* **WHAT THE TASK ASKS**
Rewrite the Saint Etienne review from "It’s always fascinating" up to and including "was Saint Etienne.", swapping "plaid" for "tartan".

Saint Etienne's first sample-driven record since 1993 finds the group looking backwards to the future, finds Zara Hedderman

It’s always fascinating to see trends, in fashion and music, emerge. Especially when you experienced certain styles during their first wave of popularity. Typically, these cycles move in thirty-year rotations. Thus making the sounds and sartorial choices from the 1990s a dominant force in today’s culture and society. That decade had plenty of plaid two-pieces. And then there was Britpop, which partly owes its existence to British guitar-pop bands of three decades prior such as The Beatles and The Kinks. The 90s, however, weren’t entirely spent looking wistful to the past. Musically speaking, it was a defining time for the expansion of dance music’s subgenres. One act caught between the psychedelic palettes of the 1960s and day-glo of 90s club culture was Saint Etienne.

I’ve Been Trying To Tell You places the London-based trio back in time: specifically 1997 through 2001. To accompany the record, fashion photographer Alasdair McLellan has made a short film featuring beautiful scenes shot at various locations such as Avebury, Doncaster, and Grangemouth to compliment the deftly layered arrangements. The underlying theme of this visual representation of the record is memory and how reliable or unreliable it can be as a narrative source. A trailer for the film, with the album’s title track playing, poses the question: “Do you look back on the optimism of the late 90s as a lost golden age? Or do you see it as a period of naivete, delusion and folly?” I've Been Trying To Tell You proves an insightful aid in reclaiming and re-evaluating one's position within history."

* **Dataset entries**

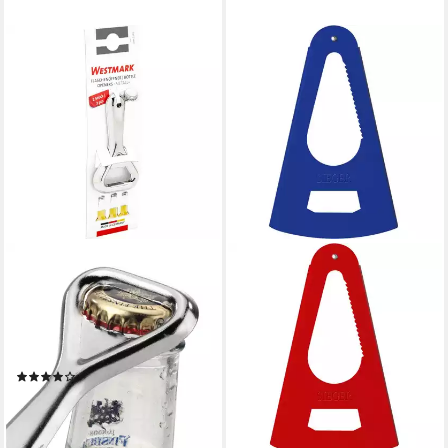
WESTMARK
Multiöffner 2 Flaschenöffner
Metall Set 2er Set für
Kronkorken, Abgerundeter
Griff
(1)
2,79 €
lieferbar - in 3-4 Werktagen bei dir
...
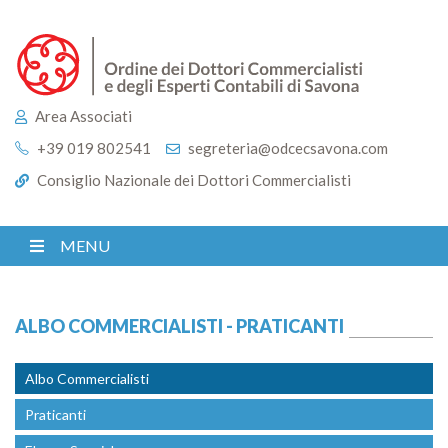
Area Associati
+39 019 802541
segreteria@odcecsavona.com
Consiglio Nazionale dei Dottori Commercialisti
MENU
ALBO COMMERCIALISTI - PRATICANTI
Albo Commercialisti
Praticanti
==
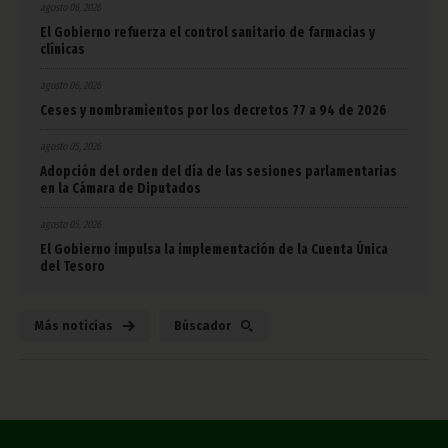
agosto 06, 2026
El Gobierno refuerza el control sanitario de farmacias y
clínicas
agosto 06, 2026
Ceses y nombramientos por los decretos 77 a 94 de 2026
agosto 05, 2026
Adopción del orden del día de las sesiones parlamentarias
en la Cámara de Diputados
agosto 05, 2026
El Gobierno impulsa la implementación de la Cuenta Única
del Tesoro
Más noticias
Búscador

* **EXPECTED OUTPUT**
It’s always fascinating to see trends, in fashion and music, emerge. Especially when you experienced certain styles during their first wave of popularity. Typically, these cycles move in thirty-year rotations. Thus making the sounds and sartorial choices from the 1990s a dominant force in today’s culture and society. That decade had plenty of tartan two-pieces. And then there was Britpop, which partly owes its existence to British guitar-pop bands of three decades prior such as The Beatles and The Kinks. The 90s, however, weren’t entirely spent looking wistful to the past. Musically speaking, it was a defining time for the expansion of dance music’s subgenres. One act caught between the psychedelic palettes of the 1960s and day-glo of 90s club culture was Saint Etienne.